When I was growing up, we never ate exotic food except Italian and Chinese. One sit-down restaurant was Chinese, and there was a luncheonette up town with mostly stools. I don’t even remember if it had tables. Other places were take-out sub shops, pizza places and a Carrol’s, a McDonald like hamburger spot. It was cheap enough, but my parents never bought dinner there. I don’t know why. Later, high school later, we all used to hang out in the parking lot leaning against the cars and drinking shakes or cokes. That town now has an Indian and a Thai restaurant and still has that Chinese restaurant as well as a wonderful Italian restaurant. It also boasts a Burger King and a McDonald’s just over the line in the next town. The seafood restaurant always has a line, but we mostly do take-out.

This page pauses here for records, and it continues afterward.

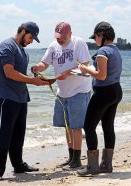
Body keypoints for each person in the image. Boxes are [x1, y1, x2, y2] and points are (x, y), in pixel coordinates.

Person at [0, 22, 49, 181]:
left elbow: (20, 74)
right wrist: (32, 81)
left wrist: (35, 75)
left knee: (18, 135)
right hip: (6, 97)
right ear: (23, 31)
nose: (30, 41)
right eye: (30, 37)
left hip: (21, 97)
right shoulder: (7, 46)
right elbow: (9, 73)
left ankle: (18, 164)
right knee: (2, 134)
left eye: (33, 39)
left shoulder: (23, 51)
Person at [31, 21, 92, 170]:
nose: (60, 39)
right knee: (67, 126)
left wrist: (68, 73)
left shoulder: (79, 43)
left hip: (79, 90)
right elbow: (44, 63)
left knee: (76, 126)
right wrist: (37, 67)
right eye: (58, 37)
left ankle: (77, 160)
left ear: (70, 34)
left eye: (63, 37)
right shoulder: (54, 45)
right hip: (62, 92)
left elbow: (85, 66)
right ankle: (71, 157)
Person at [77, 21, 123, 176]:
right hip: (116, 90)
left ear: (102, 36)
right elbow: (107, 73)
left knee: (88, 126)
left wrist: (85, 69)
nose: (94, 40)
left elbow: (101, 76)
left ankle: (92, 166)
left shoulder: (103, 51)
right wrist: (91, 70)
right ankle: (106, 165)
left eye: (95, 37)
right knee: (108, 126)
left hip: (104, 92)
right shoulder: (115, 50)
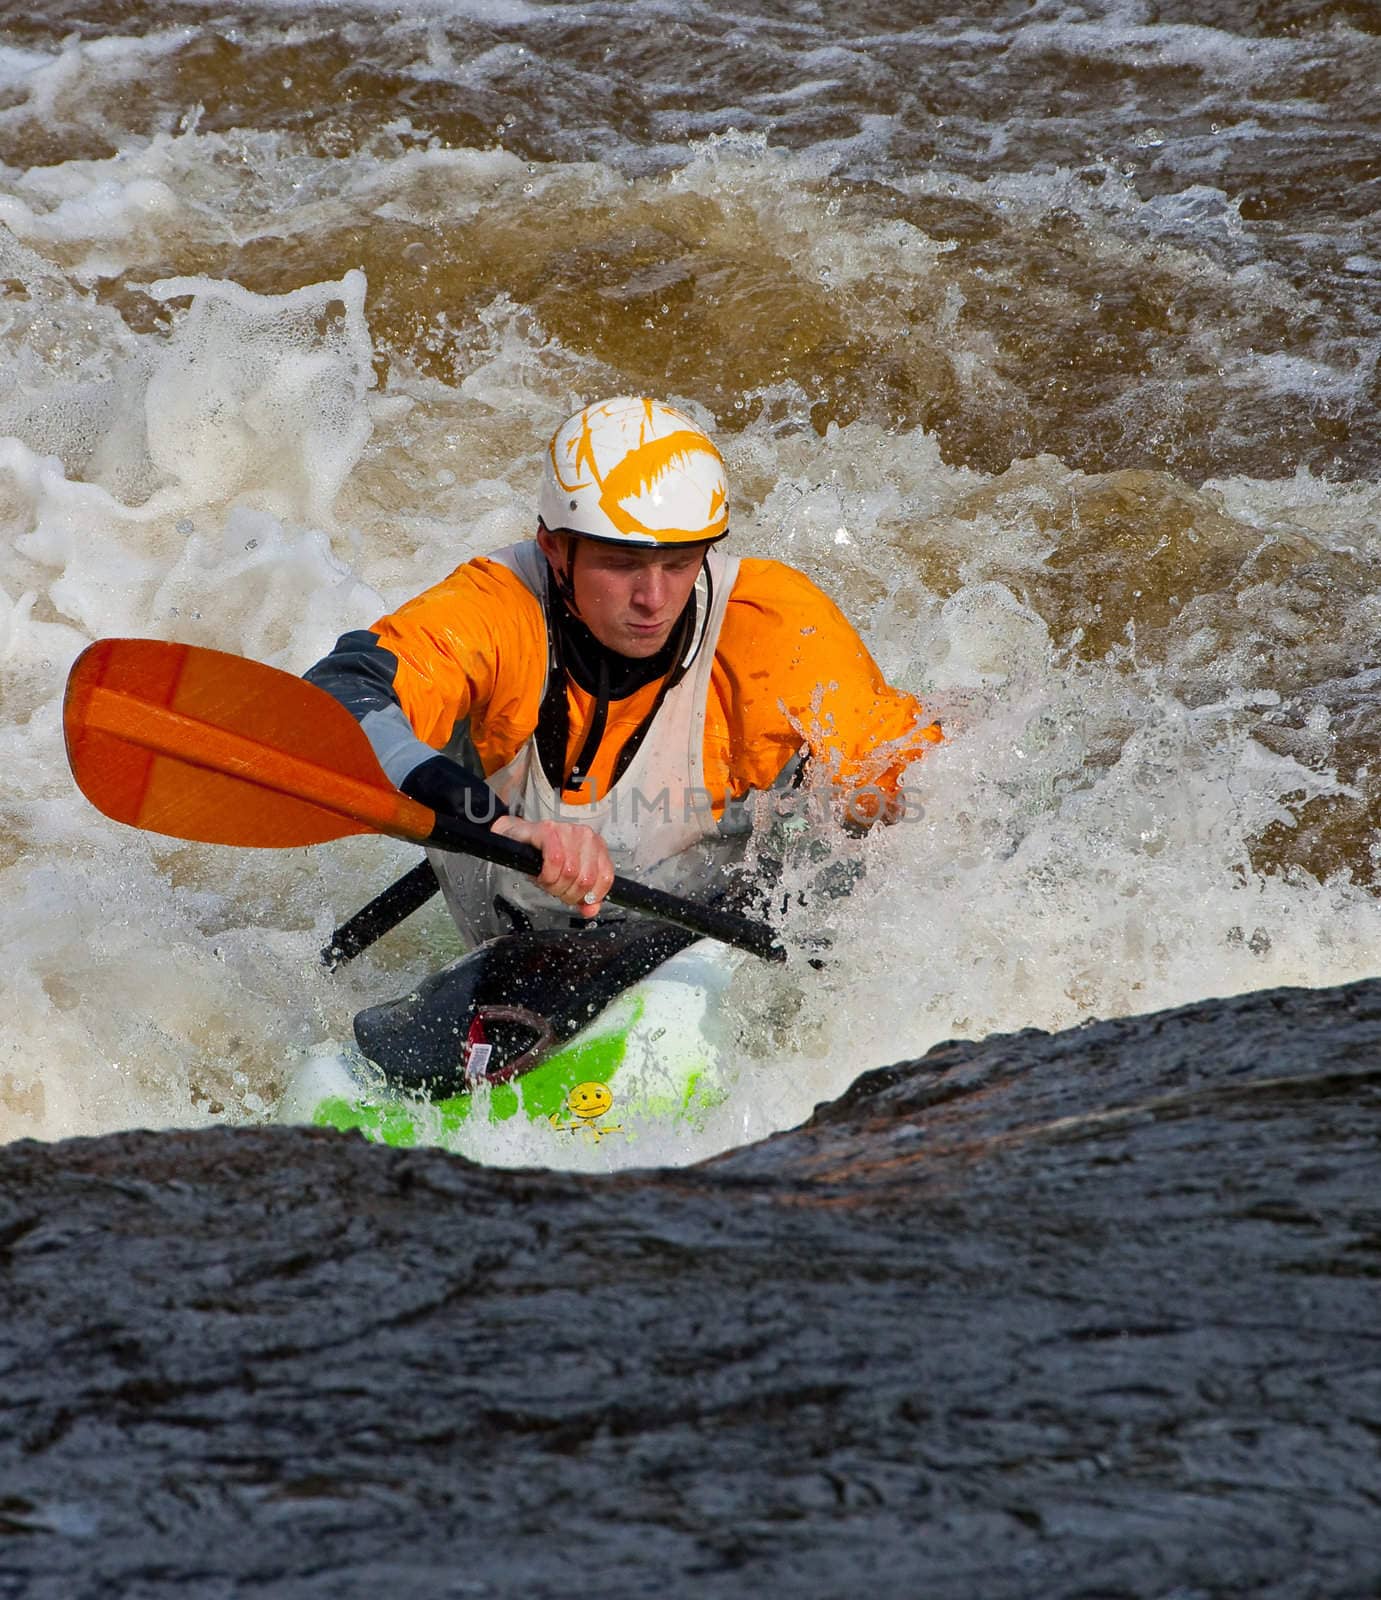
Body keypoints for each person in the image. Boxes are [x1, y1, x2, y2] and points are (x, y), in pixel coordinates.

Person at [305, 396, 941, 946]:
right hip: (509, 944)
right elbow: (335, 702)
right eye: (621, 565)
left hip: (703, 931)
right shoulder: (494, 611)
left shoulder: (774, 625)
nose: (654, 600)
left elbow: (909, 784)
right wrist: (492, 821)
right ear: (555, 548)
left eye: (679, 563)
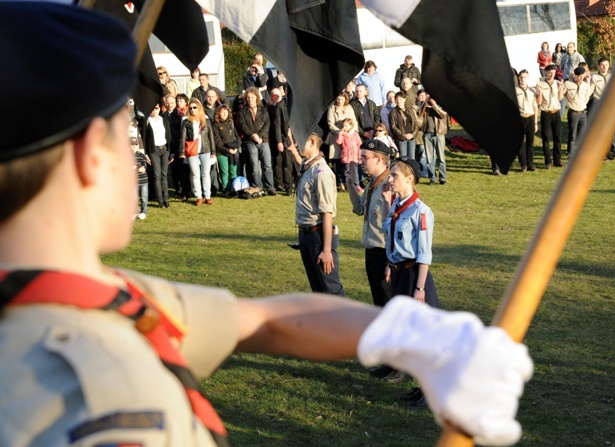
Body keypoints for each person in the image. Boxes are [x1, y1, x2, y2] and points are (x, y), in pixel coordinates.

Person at [0, 4, 534, 447]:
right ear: (93, 154)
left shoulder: (92, 301)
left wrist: (415, 334)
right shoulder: (86, 399)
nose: (135, 154)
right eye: (125, 130)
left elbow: (262, 321)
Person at [381, 157, 441, 408]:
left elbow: (424, 253)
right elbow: (392, 235)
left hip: (415, 276)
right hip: (399, 274)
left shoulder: (421, 211)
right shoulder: (397, 205)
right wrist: (389, 263)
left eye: (394, 175)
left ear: (409, 179)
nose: (389, 179)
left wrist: (419, 288)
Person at [286, 128, 345, 296]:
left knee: (331, 290)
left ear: (312, 142)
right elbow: (301, 169)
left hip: (318, 236)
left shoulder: (322, 172)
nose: (297, 144)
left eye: (300, 141)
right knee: (318, 290)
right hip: (306, 235)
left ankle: (341, 322)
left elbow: (327, 213)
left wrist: (327, 250)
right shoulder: (309, 166)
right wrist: (291, 150)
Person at [346, 139, 392, 308]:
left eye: (365, 157)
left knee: (388, 302)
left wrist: (391, 262)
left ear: (379, 160)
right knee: (378, 302)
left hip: (385, 252)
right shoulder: (373, 184)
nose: (361, 161)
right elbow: (359, 208)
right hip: (371, 251)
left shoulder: (390, 185)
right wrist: (351, 185)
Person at [236, 87, 277, 195]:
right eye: (248, 98)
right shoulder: (242, 112)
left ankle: (270, 187)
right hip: (250, 141)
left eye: (252, 97)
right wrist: (253, 136)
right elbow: (243, 126)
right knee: (255, 166)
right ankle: (258, 187)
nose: (250, 99)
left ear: (256, 98)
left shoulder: (263, 110)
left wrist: (260, 137)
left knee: (267, 165)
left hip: (263, 140)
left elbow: (267, 125)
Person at [180, 98, 216, 205]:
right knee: (195, 175)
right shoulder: (186, 122)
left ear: (199, 108)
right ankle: (199, 196)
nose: (192, 110)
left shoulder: (206, 120)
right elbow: (183, 137)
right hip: (192, 151)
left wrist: (213, 151)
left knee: (205, 174)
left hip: (205, 150)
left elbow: (211, 137)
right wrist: (181, 152)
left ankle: (207, 196)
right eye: (190, 108)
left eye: (195, 107)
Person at [326, 93, 357, 190]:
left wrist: (351, 131)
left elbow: (354, 121)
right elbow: (330, 124)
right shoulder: (332, 108)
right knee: (337, 161)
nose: (340, 101)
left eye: (342, 99)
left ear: (345, 100)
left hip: (349, 138)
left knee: (349, 162)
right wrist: (341, 132)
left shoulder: (349, 108)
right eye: (338, 99)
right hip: (337, 136)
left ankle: (350, 182)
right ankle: (340, 182)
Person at [536, 64, 565, 168]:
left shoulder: (557, 83)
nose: (551, 74)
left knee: (557, 137)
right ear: (546, 73)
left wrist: (561, 89)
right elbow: (539, 102)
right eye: (549, 72)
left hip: (556, 112)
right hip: (546, 113)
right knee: (546, 138)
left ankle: (557, 160)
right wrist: (539, 93)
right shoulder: (540, 84)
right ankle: (548, 161)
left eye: (553, 73)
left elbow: (560, 98)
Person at [267, 87, 294, 195]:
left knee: (288, 163)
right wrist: (279, 141)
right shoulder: (279, 106)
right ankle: (280, 184)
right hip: (281, 137)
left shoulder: (291, 105)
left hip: (291, 137)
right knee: (278, 162)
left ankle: (288, 187)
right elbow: (277, 125)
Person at [417, 90, 448, 184]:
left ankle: (442, 178)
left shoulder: (441, 104)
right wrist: (426, 103)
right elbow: (419, 113)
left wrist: (434, 105)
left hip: (439, 134)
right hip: (427, 134)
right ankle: (432, 178)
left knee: (441, 158)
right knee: (429, 158)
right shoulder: (424, 105)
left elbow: (443, 114)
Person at [145, 100, 172, 207]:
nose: (154, 110)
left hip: (165, 149)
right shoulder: (147, 121)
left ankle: (166, 199)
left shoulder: (164, 120)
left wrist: (171, 152)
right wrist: (146, 153)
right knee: (157, 175)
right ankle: (160, 200)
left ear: (160, 109)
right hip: (154, 150)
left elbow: (169, 136)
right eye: (152, 108)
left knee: (164, 175)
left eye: (156, 108)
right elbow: (144, 138)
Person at [564, 66, 594, 159]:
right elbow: (562, 94)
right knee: (572, 134)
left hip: (583, 112)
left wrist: (589, 83)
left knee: (581, 134)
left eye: (582, 76)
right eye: (578, 76)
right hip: (573, 112)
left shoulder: (585, 85)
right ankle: (571, 153)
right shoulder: (568, 84)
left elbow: (587, 96)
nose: (580, 78)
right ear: (575, 75)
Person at [213, 104, 241, 194]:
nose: (224, 114)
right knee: (224, 172)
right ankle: (226, 189)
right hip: (221, 152)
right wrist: (227, 150)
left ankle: (235, 188)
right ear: (218, 113)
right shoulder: (216, 125)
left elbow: (238, 136)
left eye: (226, 112)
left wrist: (236, 147)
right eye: (222, 112)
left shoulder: (231, 124)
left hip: (233, 151)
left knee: (233, 170)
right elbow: (217, 142)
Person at [515, 70, 538, 171]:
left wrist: (536, 122)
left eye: (525, 77)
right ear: (519, 78)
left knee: (530, 143)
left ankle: (530, 164)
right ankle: (523, 164)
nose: (523, 79)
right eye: (521, 77)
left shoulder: (532, 91)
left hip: (530, 118)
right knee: (520, 143)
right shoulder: (515, 90)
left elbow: (535, 107)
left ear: (528, 78)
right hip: (520, 117)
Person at [336, 118, 363, 192]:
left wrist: (360, 155)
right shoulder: (343, 134)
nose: (344, 127)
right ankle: (349, 185)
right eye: (343, 126)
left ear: (351, 126)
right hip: (347, 156)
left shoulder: (355, 134)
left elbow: (359, 144)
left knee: (355, 171)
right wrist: (340, 134)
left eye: (346, 126)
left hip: (354, 156)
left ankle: (357, 185)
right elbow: (338, 142)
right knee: (347, 171)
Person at [389, 91, 417, 159]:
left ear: (404, 99)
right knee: (403, 158)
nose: (399, 101)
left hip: (411, 137)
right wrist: (403, 135)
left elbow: (415, 123)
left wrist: (413, 134)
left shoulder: (409, 110)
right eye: (397, 99)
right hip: (401, 139)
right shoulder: (393, 111)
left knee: (411, 158)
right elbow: (393, 126)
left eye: (400, 99)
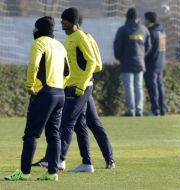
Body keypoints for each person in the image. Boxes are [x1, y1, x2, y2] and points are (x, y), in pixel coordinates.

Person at [32, 7, 115, 173]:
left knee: (66, 122)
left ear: (74, 22)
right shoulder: (70, 37)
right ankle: (91, 162)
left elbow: (93, 63)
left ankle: (58, 160)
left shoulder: (80, 37)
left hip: (80, 88)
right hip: (73, 86)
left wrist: (81, 84)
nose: (62, 22)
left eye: (66, 20)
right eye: (62, 19)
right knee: (86, 124)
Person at [4, 16, 70, 181]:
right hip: (59, 94)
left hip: (44, 94)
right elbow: (68, 72)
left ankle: (24, 173)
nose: (33, 30)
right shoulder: (60, 45)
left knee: (31, 134)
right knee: (54, 135)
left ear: (40, 29)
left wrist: (30, 86)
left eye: (35, 27)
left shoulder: (39, 43)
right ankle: (52, 173)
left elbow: (34, 65)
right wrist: (60, 86)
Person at [114, 8, 151, 116]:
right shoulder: (144, 29)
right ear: (136, 17)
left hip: (126, 63)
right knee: (139, 86)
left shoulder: (122, 30)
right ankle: (139, 110)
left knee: (129, 87)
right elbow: (149, 46)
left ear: (127, 16)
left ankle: (131, 111)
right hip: (139, 63)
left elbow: (117, 46)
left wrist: (119, 57)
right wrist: (142, 56)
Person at [144, 11, 168, 116]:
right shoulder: (161, 31)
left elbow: (147, 49)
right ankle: (163, 109)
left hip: (151, 63)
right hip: (160, 62)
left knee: (153, 88)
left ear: (148, 20)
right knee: (159, 86)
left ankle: (155, 110)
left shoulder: (151, 32)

My first strange food was, as I’ve mentioned a million times, in Ghana during training. I didn’t eat a lot of it. No one told us what we were being served so we were all pretty cautious. Breakfast with coffee and rolls was the most popular meal. I do remember the first time I ate goat. It was at my live-in. It was in some kind of soup. I knew it was meat, but I had no idea what kind of meat, and no one told me, but I tried it anyway. Other than having a lot of bones, it was pretty good. After that, I tried just about everything. That ostrich I mentioned will be next!

“The invariable mark of wisdom is to see the miraculous in the common.”

July 12, 2013

The day is actually in the 70’s, and there is a cooling north breeze, but it is still dark and cloudy with a bit of humidity when the breeze dies for a bit. This morning was my monthly breakfast with a fluctuating number of women whom I worked with for years and who are now all retired. Today there were ten of us. I have nothing else planned for the day. My friend is coming to take my trash to the dump, and I’m thinking of moving the laundry from the hall to the cellar with a simple toss down the stairs. The laundry is getting closer and closer to the washing machine every day.

My friend used to say that once July 4th is over so is the summer. I actually saw a back to school ad the other night. Now I’m waiting for a Halloween or Christmas ad. Summer Santa was on the cape yesterday doing a six month naughty or nice check. He was wearing summer Santa gear and Boston Red Sox socks. The paper showed a little girl on his lap who was mesmerized by being with Santa.

When I was little, I was filled with wonder and made new discoveries all the time. The world was still fresh and unfamiliar. I got older and the mysteries disappeared but not the wonder. I love to sit on my deck in the evening and watch the fireflies in the backyard flit among the trees like fairies taken to wing. The male gold finches are so bright and beautiful they take my breath away. I remember the hummingbird at my feeder. I couldn’t take my eyes off it. A starry night is another wonder, a night so bright you can read by the light from the heavens. The summer meteor showers in August are so amazing I say things like, “Wow,” out loud but never figure anyone hears me as all the other houses are usually dark. Thunder and lightning and a heavy rain are favorites of mine. I watch from the window and see the sides of the street flooded and filled with swirling rain. Sometimes the rain is light enough that I can sit outside under the umbrella and not get wet. The rain hits the umbrella and that is among the best of sounds.

Getting older doesn’t ever mean losing our sense of wonder. The beauties of the world are still here. We just have to remember to look.